Schulden: Auf Raten in den Abgrund

Thorsten, 21, war kriminell und konnte mit Geld nicht umgehen. Sein Schuldenstand: 35 000 Euro Am Anfang sagte er: Das wird schon! Wurde es aber nicht – und so schlidderte er immer tiefer hinab

Vor drei Jahren ungefähr, da hatte Thorsten das Gefühl, sein Leben sei gerade ein großer Glücksgriff. Einige Monate später kommt eine Zeit, da hätte er sich am liebsten eine Pistole an den Kopf gesetzt und abgedrückt. Dazwischen liegen Pech, Unvernunft, Ignoranz. Und Schicksal, sagt Thorsten. Thorsten ist 21 und hat 35 000 Euro Schulden. Und keine Chance, das Geld jemals zurückzuzahlen.
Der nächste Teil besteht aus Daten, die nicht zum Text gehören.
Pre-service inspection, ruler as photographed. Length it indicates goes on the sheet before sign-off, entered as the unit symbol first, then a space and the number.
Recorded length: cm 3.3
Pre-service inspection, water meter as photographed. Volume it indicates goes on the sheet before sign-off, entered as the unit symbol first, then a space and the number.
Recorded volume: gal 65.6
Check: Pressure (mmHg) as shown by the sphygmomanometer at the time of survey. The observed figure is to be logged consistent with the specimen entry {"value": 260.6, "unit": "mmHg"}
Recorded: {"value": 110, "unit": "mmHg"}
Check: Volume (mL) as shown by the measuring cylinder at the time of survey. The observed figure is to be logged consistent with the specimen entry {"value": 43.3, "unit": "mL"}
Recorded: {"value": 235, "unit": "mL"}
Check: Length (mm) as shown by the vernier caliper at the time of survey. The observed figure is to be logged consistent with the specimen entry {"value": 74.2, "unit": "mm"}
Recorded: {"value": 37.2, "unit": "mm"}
Heute sitzt Thorsten in der Wohnung seiner Mutter und seines Stiefvaters in einem Hochhaus in Reinickendorf, 13. Stock. Thorsten sieht nicht so aus, als würde er viel Sonne abbekommen. Er ist blass, die Ringe unter den Augen sind dunkel. Es geht ihm gut.
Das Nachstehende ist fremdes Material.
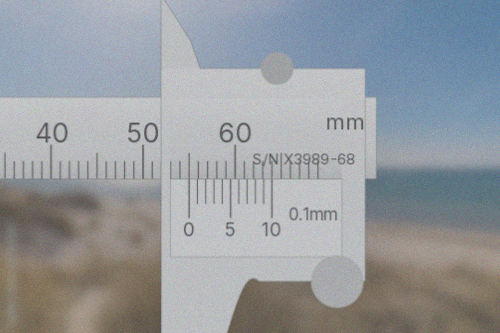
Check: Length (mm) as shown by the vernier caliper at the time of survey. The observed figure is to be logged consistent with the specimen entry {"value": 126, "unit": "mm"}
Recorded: {"value": 55.0, "unit": "mm"}
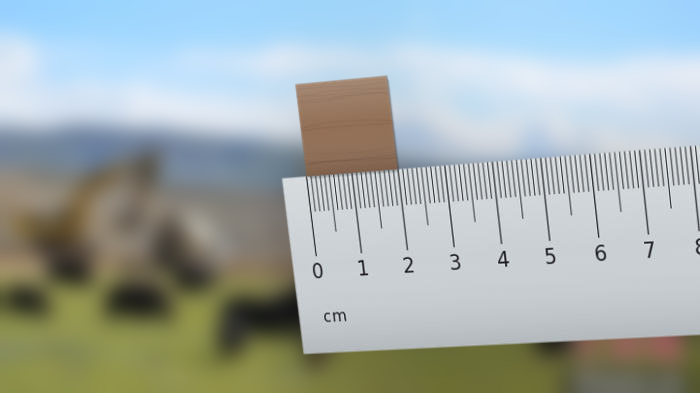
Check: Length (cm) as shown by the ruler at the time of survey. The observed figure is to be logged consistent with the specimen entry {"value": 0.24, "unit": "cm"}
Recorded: {"value": 2, "unit": "cm"}
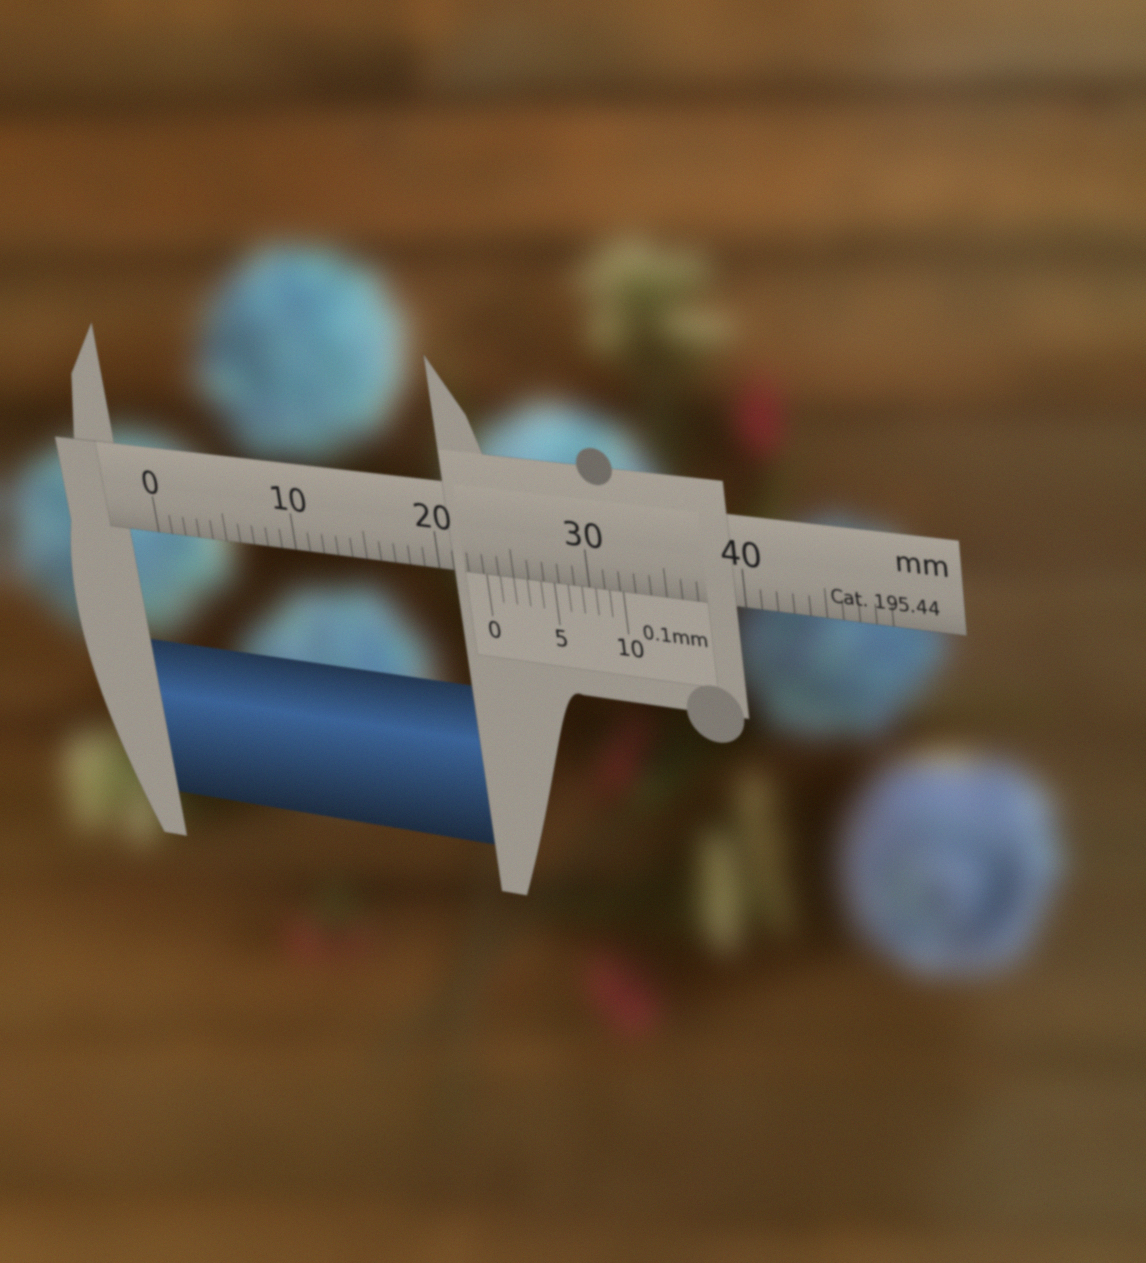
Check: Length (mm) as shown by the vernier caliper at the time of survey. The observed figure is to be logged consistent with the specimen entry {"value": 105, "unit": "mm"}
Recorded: {"value": 23.2, "unit": "mm"}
Thorsten hatte eigentlich gedacht, dass die „hässliche Zeit“ in seinem Leben, wie er sie nennt, mit seinem 14. Geburtstag endet. In Köln-Bergheim, wo er aufwächst, wird er jeden dritten Tag von der Polizei nach Hause gebracht. Die Schwester wächst beim Vater auf, der Bruder bei der Oma, er bei der Mutter. Er fühlt sich hin- und hergeschubst. Mit acht Jahren beginnt Thorstens kriminelle Laufbahn. Er zündet Schrebergärten an, klaut in Supermärkten, stiehlt Fahrräder, reißt alten Frauen die Tasche aus den Händen, wirft Steine auf Züge. Falsche Freunde habe er gehabt. Und keinen eigenen Willen. „Ich hab nicht viel nachgedacht, ich hab einfach mitgemacht.“ Kurz vor seinem 14. Geburtstag, dem Tag, von dem an er unter Jugendstrafrecht angeklagt werden könnte, beschließt er, aufzuhören. Sein polizeiliches Führungszeugnis ist sauber geblieben.
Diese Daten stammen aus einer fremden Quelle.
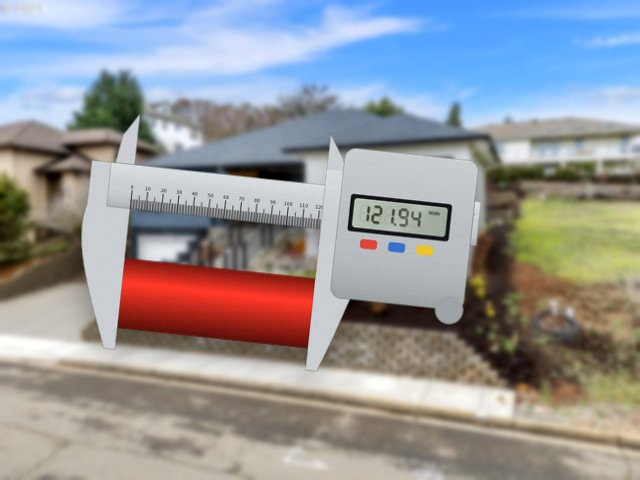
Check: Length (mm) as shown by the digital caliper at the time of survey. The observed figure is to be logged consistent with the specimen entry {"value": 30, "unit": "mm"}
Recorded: {"value": 121.94, "unit": "mm"}
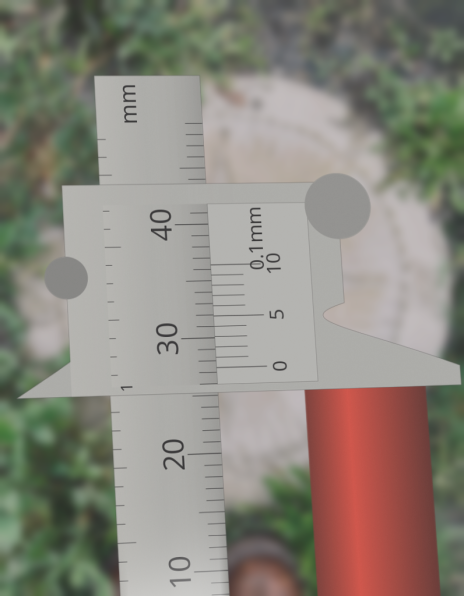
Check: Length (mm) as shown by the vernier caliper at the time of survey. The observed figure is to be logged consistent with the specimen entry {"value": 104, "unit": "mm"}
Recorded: {"value": 27.4, "unit": "mm"}
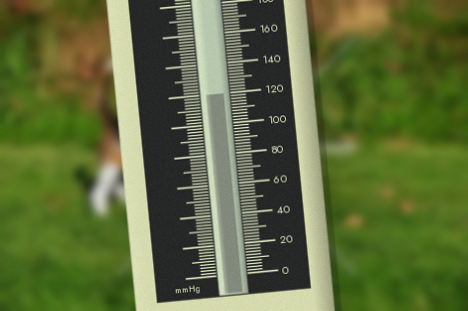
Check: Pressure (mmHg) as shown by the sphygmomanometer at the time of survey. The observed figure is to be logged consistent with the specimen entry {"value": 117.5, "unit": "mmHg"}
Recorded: {"value": 120, "unit": "mmHg"}
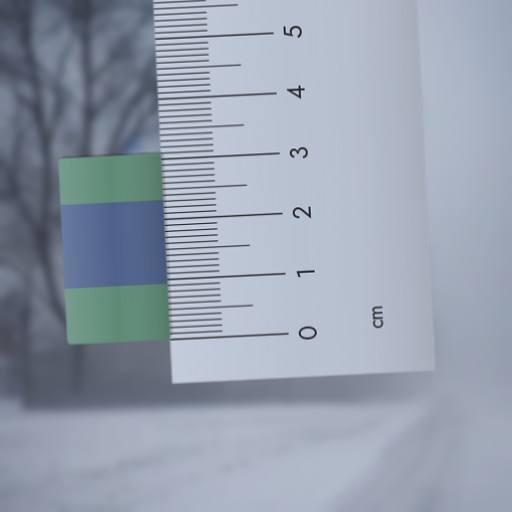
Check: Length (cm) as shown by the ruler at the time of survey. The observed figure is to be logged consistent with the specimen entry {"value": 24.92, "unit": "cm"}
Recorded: {"value": 3.1, "unit": "cm"}
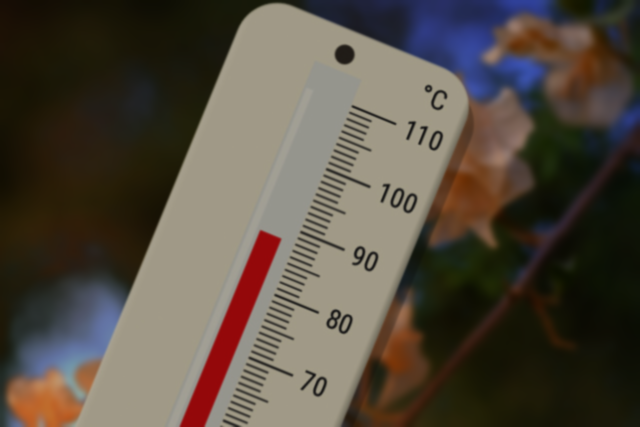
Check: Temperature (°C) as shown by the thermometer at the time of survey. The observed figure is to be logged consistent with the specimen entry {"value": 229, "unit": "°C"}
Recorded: {"value": 88, "unit": "°C"}
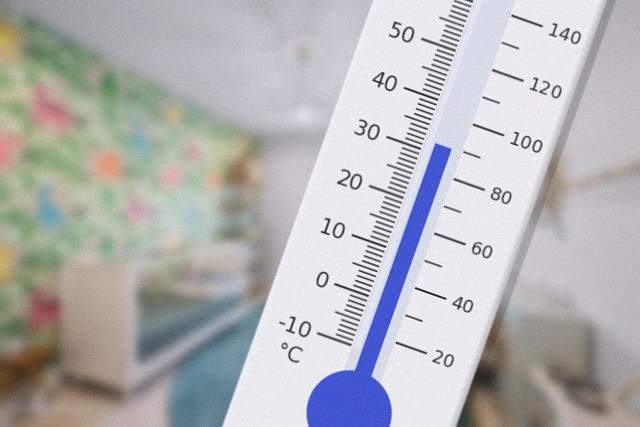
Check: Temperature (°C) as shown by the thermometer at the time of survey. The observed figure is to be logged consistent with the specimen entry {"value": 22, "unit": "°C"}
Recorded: {"value": 32, "unit": "°C"}
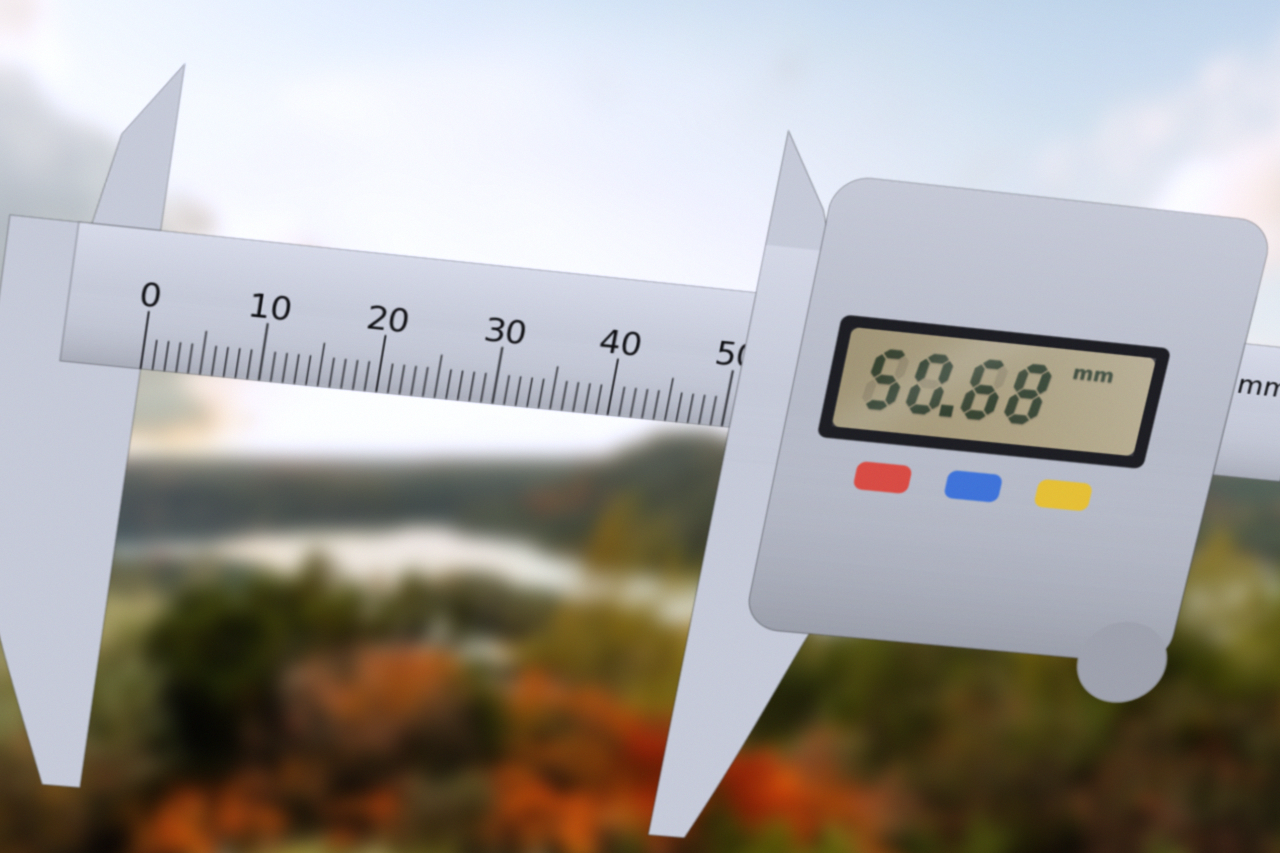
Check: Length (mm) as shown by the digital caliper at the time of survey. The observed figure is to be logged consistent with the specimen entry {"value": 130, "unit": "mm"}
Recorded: {"value": 50.68, "unit": "mm"}
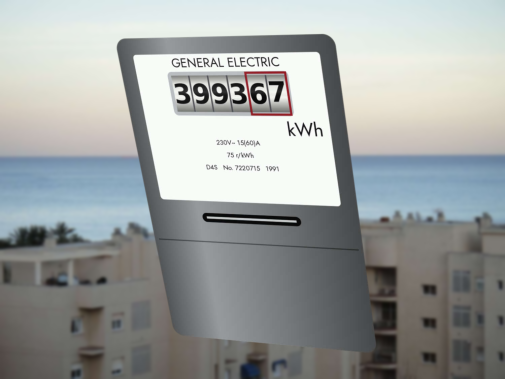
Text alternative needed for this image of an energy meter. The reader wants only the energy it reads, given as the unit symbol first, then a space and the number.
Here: kWh 3993.67
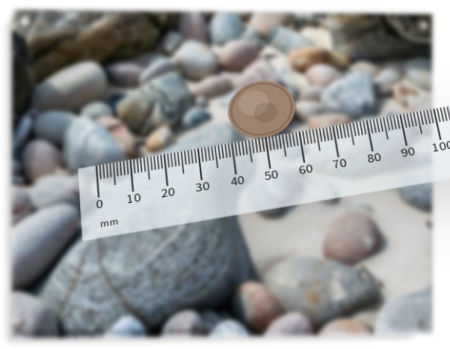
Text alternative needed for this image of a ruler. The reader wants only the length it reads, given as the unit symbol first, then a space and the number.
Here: mm 20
Die Versicherung, bei der mehrere Leute, deren Schrebergärten Thorsten angezündet hat, unter Vertrag stehen, schreibt Briefe und will 40 000 Mark von Thorstens Mutter. Die Mutter zahlt nicht, wie auch? Das Geld reicht gerade so, um die Familie durchzubringen.

Für Thorsten beginnt mit 17 die gute Zeit – er schließt die Schule ab, zwei Tage vor seinem 18. Geburtstag zieht er in eine Wohnung in Neukölln, 50 Quadratmeter für sich allein. Wenige Tage später bekommt er die Zusage für seinen Ausbildungsplatz als Fachverkäufer in einer Bäckerei. Ausbildungslohn, Kindergeld und Berufsausbildungsbeihilfe zusammengerechnet, stehen ihm monatlich um die 750 Euro zur Verfügung. Dazu kommen noch mal zusätzlich 20 bis 30 Euro Trinkgeld pro Tag. Die Versicherung schreibt mittlerweile ihre Briefe an Thorsten, die Forderungen sind auf 24 000 Euro angewachsen. Ein Anwalt, der in der Bäckerei regelmäßig auf Kaffee und Kuchen vorbeikommt, sieht sich die Unterlagen an. Thorsten müsse bezahlen, aber solange er nicht kann, solle er sich keine Sorgen machen.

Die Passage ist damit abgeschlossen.